Marks' analysis sounds convincing when applied to Thailand and the Philippines, but when he proposes something similar for Sri Lanka, he falls short. The civil war in Sri Lanka was a fierce nationalist conflict between the Sinhalese and the Tamil, and therefore cannot be solved by democratization (Sri Lanka is already a democracy), nor by social reforms (since the poor are split along ethnic lines, they will continue fighting each other over the spoils of the reforms). Theoretically, the conflict could of course be solved by granting the Tamils national independence or autonomy, but since that is precisely what the Sinhala perceive as a threat to their Buddhist holy land, it's not very likely to happen either. Indeed, it hasn't – since the book was written, the Sinhala-dominated Lankan government have solved the conflict by brutally suppressing the Tamil LTTE. The conflict in Sri Lanka has strong resemblances with the Israeli-Palestine ditto, which is notoriously intractable. It's also weirdly similar on a symbolic level: the Sinhala, who were supported by Israel, see Sri Lanka as the chosen land of the Buddha threatened by infidels of an alien race (compare Zionism), while the Tamil groups had contacts with the PLO and apparently learned the tactic of suicide bombing from the Middle East!

Peru is host to yet another species of conflict. The notoriously weird and cultish Sendero Luminoso had very little popular support, and managed to become the scourge of the nation mostly because the central government and its military weren't able to control the entire territory of Peru. Indeed, in many areas, the government hardly even had a physical presence, making it easy for Sendero (or local bandits of various kinds, sometimes allied with the Maoists) to fill the vacuum.
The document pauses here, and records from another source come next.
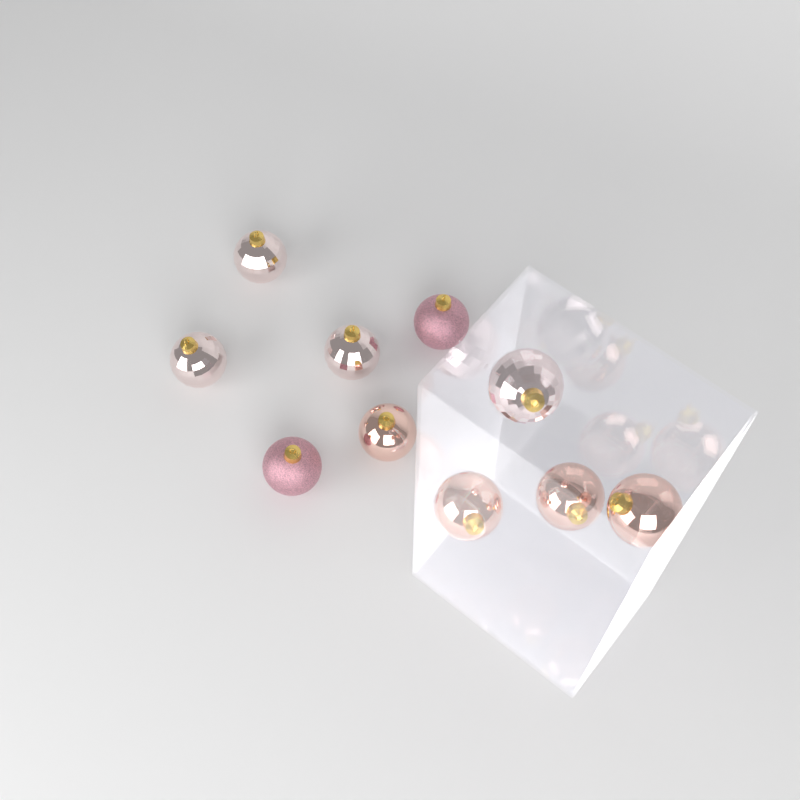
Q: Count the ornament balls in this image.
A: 10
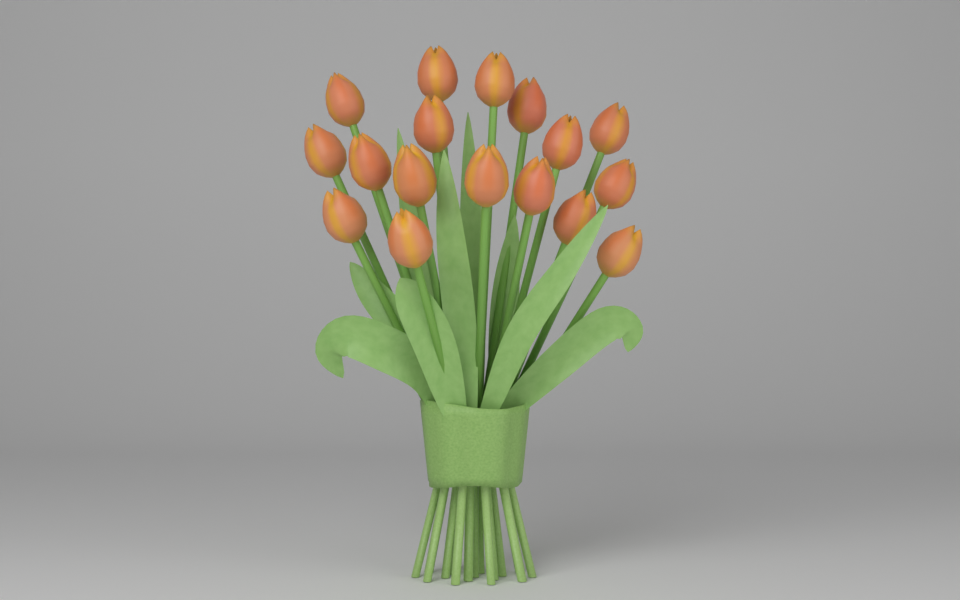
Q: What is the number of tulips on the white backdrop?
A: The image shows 17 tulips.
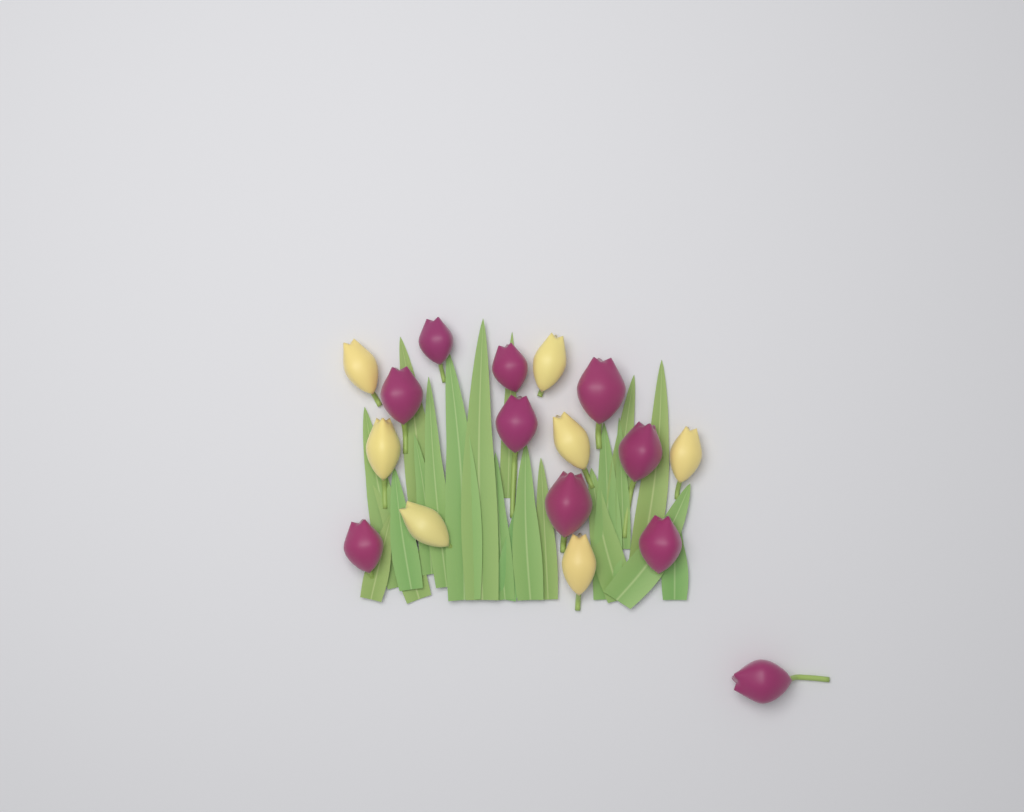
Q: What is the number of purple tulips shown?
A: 10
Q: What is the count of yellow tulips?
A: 7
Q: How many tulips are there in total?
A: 17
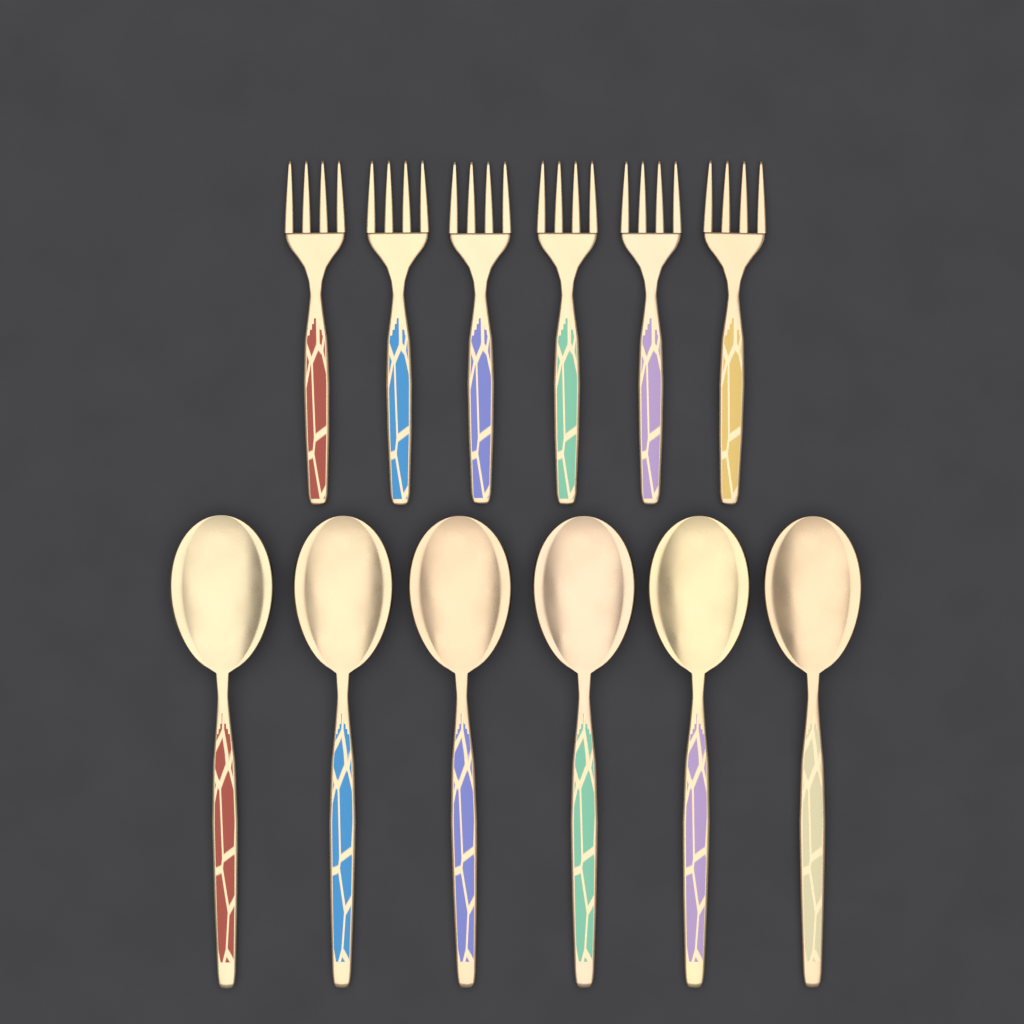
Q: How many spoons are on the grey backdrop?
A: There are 6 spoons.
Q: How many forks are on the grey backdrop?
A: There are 6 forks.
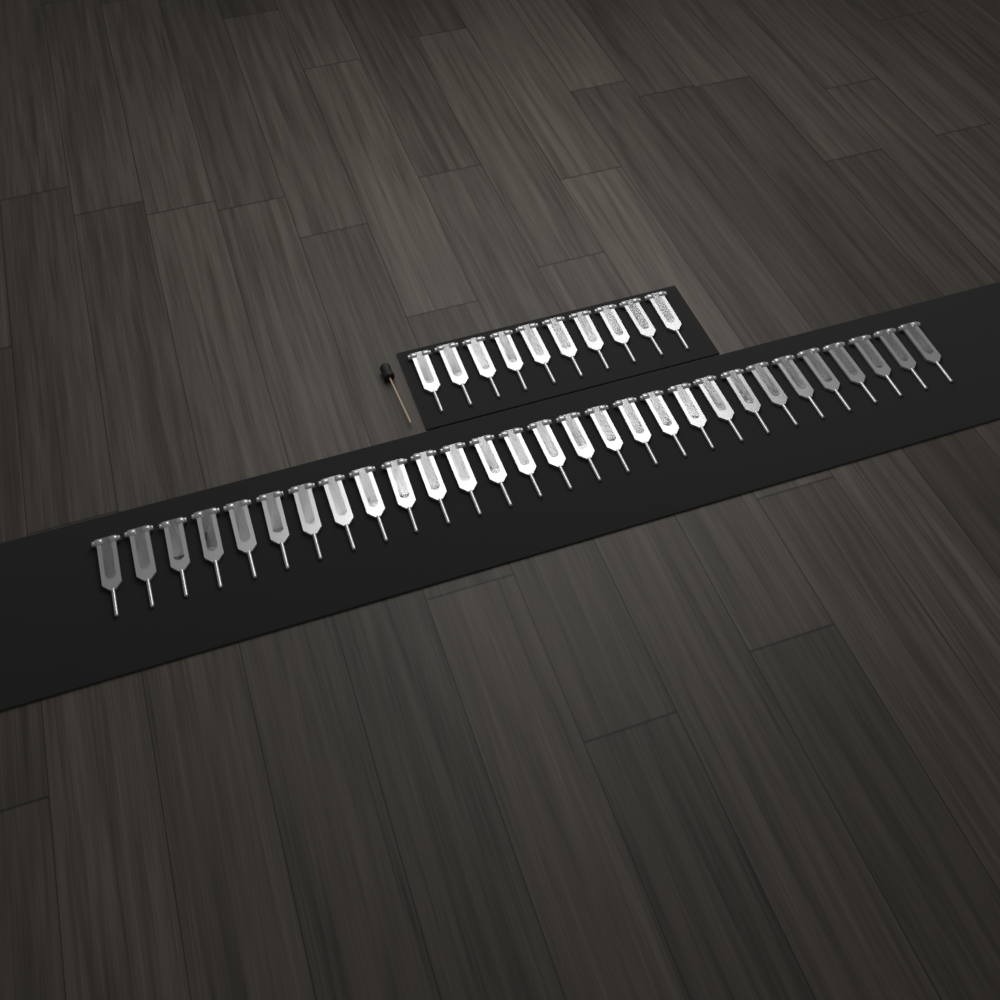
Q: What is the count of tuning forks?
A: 39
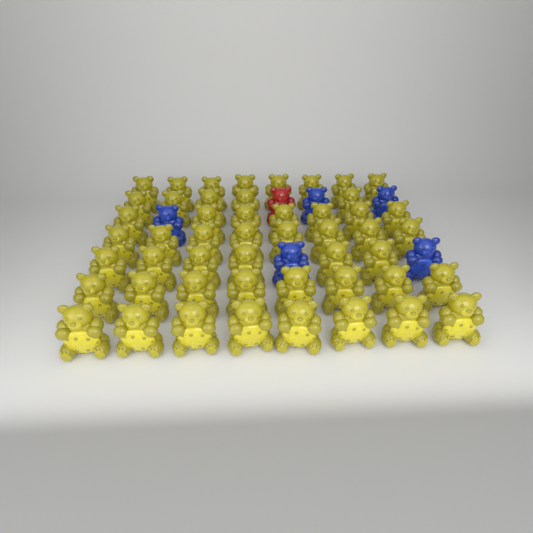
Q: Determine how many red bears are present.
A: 1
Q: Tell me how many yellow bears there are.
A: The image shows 50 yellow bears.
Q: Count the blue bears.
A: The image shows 5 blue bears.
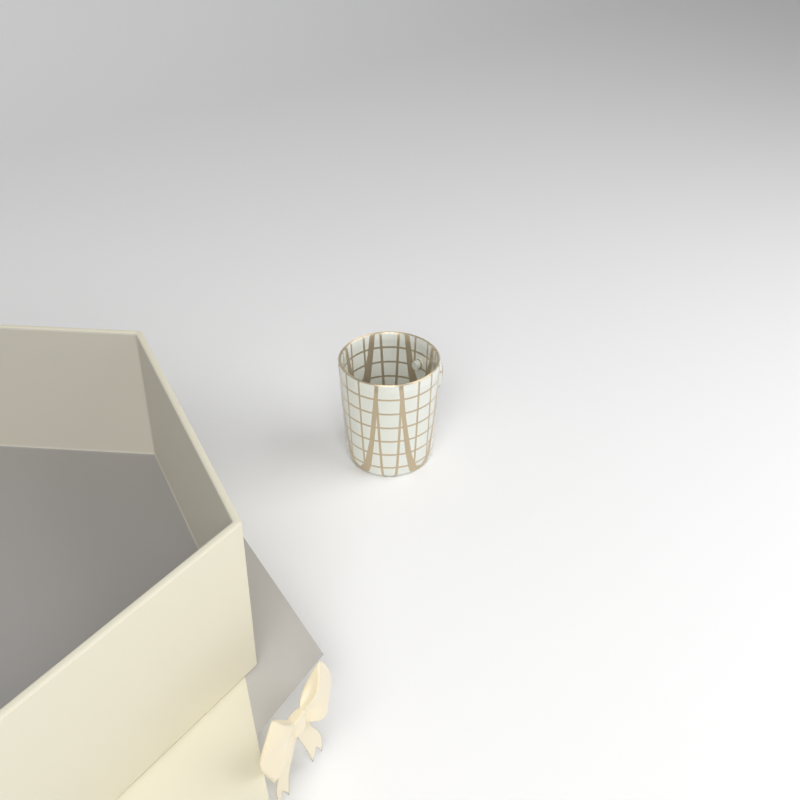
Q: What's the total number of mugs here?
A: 1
Note also that the Peruvian governments which failed to suppress the Senderistas were democratic (albeit presiding over a collapsing economy), while the government which *did* suppress the insurgency was authoritarian but not particularly reformist (Alberto Fujimori presumably didn't dig that many wells in Ayacucho).

It would be interesting to read a follow up study. Since the book was published, a Maoist people's war has been waged in Nepal. Here, the author's perspective was vindicated: the insurgency stopped when Nepal became a democratic republic and the Maoists transformed themselves into a legal political party. Meanwhile, another group of Maoist rebels, the famed Naxalites in India, seem to be growing stronger year after year, despite India being a democracy. I know very little about it, but it seems largely based on “scheduled tribes”, so there could be an ethnic dimension involved. Or too few wells dug? Finally, there is Colombia, where non-Maoist leftist guerillas have fought successive governments in Bogota since time immemorial.

Despite my criticism of some parts of this work, I will nevertheless give “Maoist Insurgency since Vietnam” four stars. It contains interesting facts, did clarify some things I didn't know or suspected before, and is probably indispensable reading if the issues covered interest you.